Of all the major prophets, Jeremiah is perhaps the most loved and feared.
In perhaps all too many ways, Jeremiah reminds us of ourselves. He is guilt ridden and tragic. No one paid him the heed or the attention that he believed was his due and history has shown he deserved, and yet somehow he touches our souls and reminds us that no one, even the smartest of us, is perfect or without flaws.
Hebrew scriptures teach us that it was not easy to be a prophet. Prophets were rarely if ever heeded, and they tended to see themselves more as failures rather than as successes. Classical Hebrew literature is perhaps unique in that, of all the ancient literatures, it devotes an entire genre to men and women who told truth to power and were willing to state not what was popular but rather what was true. Known in Hebrew as navee, these men and women were the social scientists or the political commentators of their day.
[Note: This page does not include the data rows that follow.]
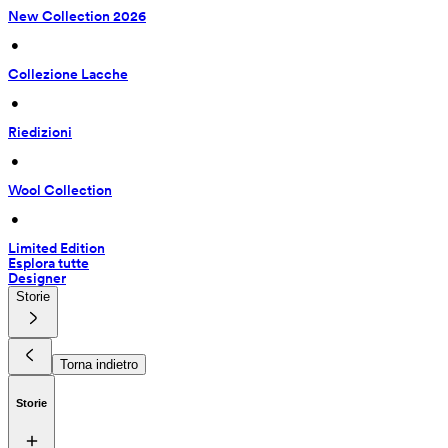
New Collection 2026
 • 
Collezione Lacche
 • 
Riedizioni
 • 
Wool Collection
 • 
Limited Edition
Esplora tutte
Designer
Storie
Torna indietro
Storie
Addressing society's social ills and noting people's flaws is not a method to win popularity. The niveem (plural of navee) were not popular, having to accept the wrath of citizens and government officials. Despite their lack of credibility, their words speak to us across the millennia and shine as beacons of light revealing corruption and prejudice. Even today, there are only a few nations in the world with the level of freedom of expression as that of ancient (or modern) Israel.
Perhaps we in the western nations love Jeremiah because he was a believer to the very depths of his soul in human equality and dignity. Jeremiah did not necessarily see himself as special. Rather, he taught that every man and woman has the capacity to question and think for him or herself. From Jeremiah's perspective, governments, no matter who was in power, were merely subservient to human logic and independent thought. It is for this reason that in Chapter 16:16 Jeremiah states: "Stand on the roadways and see," Jeremiah tells them, "and inquire of the paths of old which way is the good." In other words, question what you are told or read; think for yourselves, and do not accept political spin!
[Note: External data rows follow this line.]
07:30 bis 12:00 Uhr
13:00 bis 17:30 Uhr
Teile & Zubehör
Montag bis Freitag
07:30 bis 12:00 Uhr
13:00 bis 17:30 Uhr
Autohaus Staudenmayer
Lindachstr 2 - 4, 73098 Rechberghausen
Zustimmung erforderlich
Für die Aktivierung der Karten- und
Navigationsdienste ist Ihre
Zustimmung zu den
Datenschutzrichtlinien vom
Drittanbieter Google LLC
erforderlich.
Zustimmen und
These are words that most of us say we want to live by, but in reality do not practice. All too many of us are prepared to allow others to think for us. We rarely question the intellectual pablum that the media feed us, and even in academia there is all too much "political correctness" that clouds people's thoughts with a particular given mind set. Jeremiah would be shocked by the lack of freedom of speech found in today's universities and ironically in the media.
Jeremiah would have opposed this "standardized thought." He derided those who silenced the opposition, and he would have been disgusted at those who shout down others because they disagree with his or her viewpoint. Instead, Jeremiah would have cried out demanding that we each seek the truth and refrain from slogans and seek out empirical evidence. From Jeremiah's perspective, we have the obligation to inquire and to seek out the facts, holding ourselves responsible for what occurs or does not occur in a society.
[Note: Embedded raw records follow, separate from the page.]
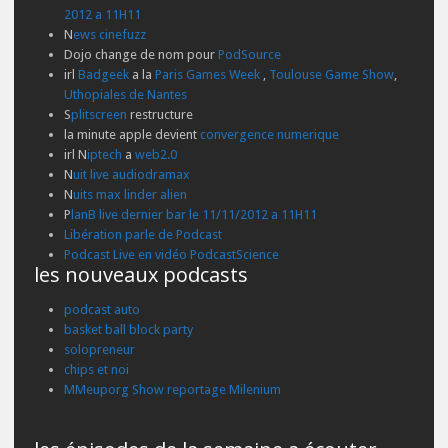
2012 a 11H11
N
ews cinefuzz
Dojo change de nom pour
PodSource
irl
Badgeek
a la
Paris Games Week
,
Toulouse Game Show
,
Uthopiales de Nantes
S
plitscreen
restructure
la minute apple devient
convergence numerique
irl N
iptech
a
web2.0
N
uit live audiodramax
N
uits max linder alien
P
lanB live dernier bar le 11/11/2012 a 11H11
Libération parle de Podcast
Podcast Live en vidéo PodcastScience
les nouveaux podcasts
podcast auto
basket ball block party
solopreneur
chips et noi
MMeuporg Show reportage Milenium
Like anyone who chooses to fight the establishment, Jeremiah was not a happy prophet. He wrote during the times of the destruction of the first Temple, at the time the Jewish people's greatest calamity. Jeremiah warned about the dangers of Babylonia, but no one chose to hear his words. He alone went into the street and saw the social problems for himself. Rather than accepting the party line he tried to rally the people and failed.
Despite Jeremiah's failures, he left us with hope. Reading Jeremiah's work millennia after he wrote it, we see that despite our failures, a time will come when healing takes place. In the case of Jeremiah, he reminds the people that God would restore the Jewish people to their land. Thus, Jeremiah writes "But fear not thou, O Jacob My servant, neither be dismayed, O Israel; for, lo, I will save thee from afar, and thy seed from the land of their captivity; and Jacob shall again be quiet and at ease, and none shall make him afraid" (46:27).
Jeremiah was fearless. Unlike so many politicians from both the past and the present, he worried less about spinning the truth than stating it; he worried less about being popular than about being right.
Jeremiah has a great deal to teach us. He reminds us that a society is only as strong as the moral character of the people who inhabit its land. Perhaps Jeremiah's most important question is: Are we smart enough to know when to stop chastising each other and find ways to consul each other in a way that leaves the other person with dignity and a sense of belonging? Is not this question still relevant today?